On theory

Apr. 20th, 2006 08:19 pm
mneme: (oldharp)
[personal profile] mneme posting in [community profile] labcats
I'm only marginally interested in narrow games/theory -- games that tell me how to limit my experience to a specific desired one, theory that tries to cut everything up and put it into a box.

Nor am I all that interested in games that try to sell me on a type of fun I'm not already interested in, especially when they claim it's what I'm already doing.

What I'm mostly interested in is theory that tells me how my fun works, and which offers ideas on how that fun could be expanded and varied. And systems which do this -- which structure mostly-freeform in novel ways without interfering more than necessarily with the structure of play, or which provide an interesting framework in which to develop a freeform game, or which offer a solution to a problem in a freeform-compatable way.

Ideas that interest me:

GMless games: one problem with a GMed freeform is that you're not always up for running.
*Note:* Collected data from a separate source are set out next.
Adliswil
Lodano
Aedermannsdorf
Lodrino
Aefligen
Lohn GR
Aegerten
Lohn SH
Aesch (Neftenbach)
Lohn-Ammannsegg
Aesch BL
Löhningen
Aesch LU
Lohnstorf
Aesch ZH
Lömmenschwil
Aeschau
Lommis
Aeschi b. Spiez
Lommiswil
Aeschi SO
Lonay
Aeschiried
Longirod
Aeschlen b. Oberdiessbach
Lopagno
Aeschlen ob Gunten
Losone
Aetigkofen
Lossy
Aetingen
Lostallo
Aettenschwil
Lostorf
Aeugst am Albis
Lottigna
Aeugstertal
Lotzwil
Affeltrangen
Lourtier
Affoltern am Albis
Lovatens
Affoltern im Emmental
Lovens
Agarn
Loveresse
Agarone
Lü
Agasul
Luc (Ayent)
It would be nice to have some ways to share around the work while keeping things comfy. (I'm not, however, interested in either mechanics that make sure everyone's comfy with a decision before it goes forward or ones that provide a way to resolve every concievable player-conflict. And I don't want to force adversity into a game, or conflict into every scene -- in-character conversations are fun!)

Analysis of how scenes start and end. (However, I don't want hard rules about this, like "players take turns starting scenes," or "a scene ends when its out of conflicts")

Why are my favorite games (OTE, Everway) so good for freeform? Sure, part of it is that there's not much there, and part is the slide -- in OTE, you can roll on every blow, once for an entire conflict...or you coud not roll at all. Is that all?

The thing is, I'm an invertate gamer. I enjoy board and card games, roleplaying games, fencing, and even some computer games. I'll try anything. But that doesn't mean I don't have more fun with some things than others. And as much as a lot of new-nar games are interesting and have interesting things to say, they're not good games, from my perspective, crowding out the fun parts of gaming for...other fun parts, and filling up the inner spaces with tons of glue.

I don't want every game to be a clone of OTE (far from it; one reason I've mostly ignored the Window and Risus). But I'd like to try more games whose primary advantage is doing what OTE already does well -- just differently, or who do some things that OTE can't do well (frex: gradual but constant character advancement) without losing the key features of OTE that make it a non-pareil freeform-player's game.